Breathwork is a safe and gentle practice, however, because the breath is being changed it is important to know some of the contraindications involved with breathwork.

  • Hyperventilation – this is a type of rapid, over breathing that can leave a person feeling
    breathless. Over breathing can cause a person to breathe out too much CO2, low CO2 levels can lead to narrowing of the blood vessels that supply blood to the brain, this can leave a
    person feeling lightheaded, it can also cause changes in vision, problems with concentrating,
    headaches, twitching or loss of consciousness. You may also see this type of breathing in a
    person that is anxious or a person that is experiencing a panic attack. In this situation, the
    person is breathing out too much CO2, you may have seen this type of situation before and the
    person is handed a paper bag to breathe into, this actually works because the person is able to
    breathe back in the CO2 that they are breathing out. If a person in your class is panicking or is
    hyperventilating give them a paper bag or something similar to breathe into, if there is nothing
    like this on hand, get the person to cup their hands around their nose and mouth and breathe
    into their cupped hands, this will work well enough.
  • Hypo-ventilation – this is the opposite of hyperventilation, hypo-ventilation is a respiratory
    depression in which the breathing is too shallow or too slow to meet the body’s needs, there is
    a lowered ability for respiratory gas exchange resulting in an increase in the concentration of
    CO2. Hypo-ventilation is often a precursor to hypoxia.

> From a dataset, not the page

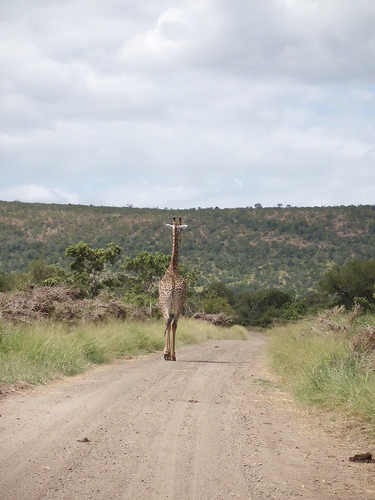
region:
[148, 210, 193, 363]
a giraffe walking down a dirt road.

  • Hypoxia – this occurs when the body does not have enough oxygen to supply to the cells of
    the body in order to maintain homeostasis, this can cause damage to the tissues of the body,
    people experiencing hypoxia may feel confused, they may start to cough and their breathing
    and heart rate may increase.
  • Lightheaded, dizzy or fainting – these are often symptoms of hyperventilation, make sure that
    any person experiencing this is sitting down, try to keep them calm and get them to breathe
    into a bag or into their hands.
  • Medical condition – some medical condition such as glaucoma and high blood pressure
    should avoid breathing practices that cause any increased pressure in the head due to breath

Some breathing techniques that are taught in classes, such as advanced pranayama and the Wim
Hof method, induce states of hyperventilation and intermittent hypoxia as these are said to have
some health benefits, we do not teach any of these methods in this course as they require specialised training.